• _Exercise_:
Look below for the line with "Credit Karma Money" and the line with "nearly a decade as a bank manager". Copy exactly those two lines and every line between, but not the pictures.

Data excerpts:
****************

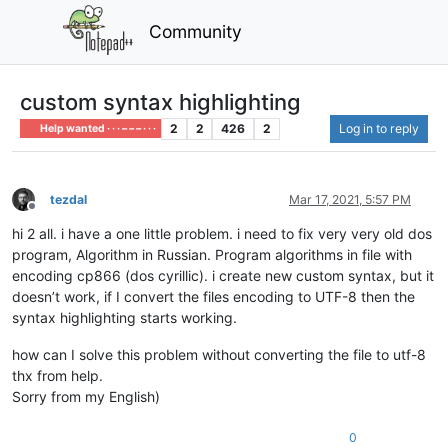
Community
custom syntax highlighting
2
2
426
2
Log in to reply
Help wanted · · · – – – · · ·
tezdal
Mar 17, 2021, 5:57 PM
Offline
hi 2 all. i have a one little problem. i need to fix very very old dos
program, Algorithm in Russian. Program algorithms in file with
encoding cp866 (dos сyrillic). i create new custom syntax, but it
doesn’t work, if I convert the files encoding to UTF-8 then the
syntax highlighting starts working.
how can I solve this problem without converting the file to utf-8
thx from help.
Sorry from my English)
0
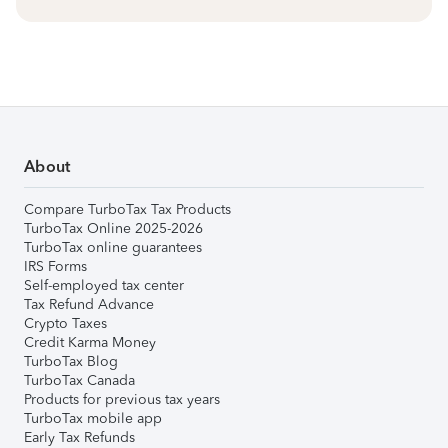
About
Compare TurboTax Tax Products
TurboTax Online 2025-2026
TurboTax online guarantees
IRS Forms
Self-employed tax center
Tax Refund Advance
Crypto Taxes
Credit Karma Money
TurboTax Blog
TurboTax Canada
Products for previous tax years
TurboTax mobile app
Early Tax Refunds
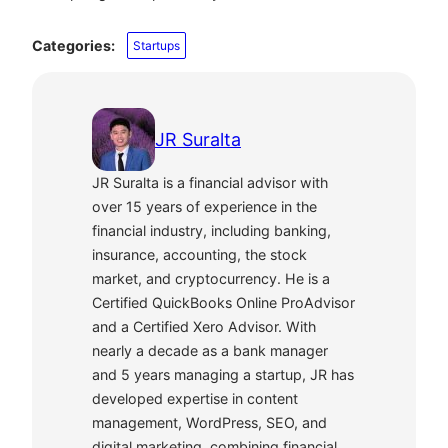
Categories:
Startups
JR Suralta
JR Suralta is a financial advisor with
over 15 years of experience in the
financial industry, including banking,
insurance, accounting, the stock
market, and cryptocurrency. He is a
Certified QuickBooks Online ProAdvisor
and a Certified Xero Advisor. With
nearly a decade as a bank manager
and 5 years managing a startup, JR has
developed expertise in content
management, WordPress, SEO, and
digital marketing, combining financial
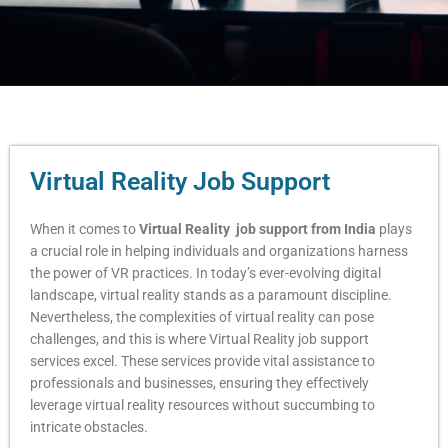
Virtual Reality Job Support
When it comes to
Virtual Reality job support from India
plays
a crucial role in helping individuals and organizations harness
the power of VR practices. In today’s ever-evolving digital
landscape, virtual reality stands as a paramount discipline.
Nevertheless, the complexities of virtual reality can pose
challenges, and this is where Virtual Reality job support
services excel. These services provide vital assistance to
professionals and businesses, ensuring they effectively
leverage virtual reality resources without succumbing to
intricate obstacles.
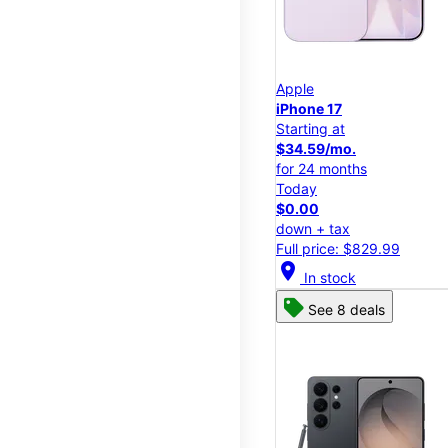
Apple
iPhone 17
Starting at
$34.59/mo.
for 24 months
Today
$0.00
down + tax
Full price: $829.99
location_on
In stock
See 8 deals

****************

• _Result of this task_:
Credit Karma Money
TurboTax Blog
TurboTax Canada
Products for previous tax years
TurboTax mobile app
Early Tax Refunds
Categories:
Startups
JR Suralta
JR Suralta is a financial advisor with
over 15 years of experience in the
financial industry, including banking,
insurance, accounting, the stock
market, and cryptocurrency. He is a
Certified QuickBooks Online ProAdvisor
and a Certified Xero Advisor. With
nearly a decade as a bank manager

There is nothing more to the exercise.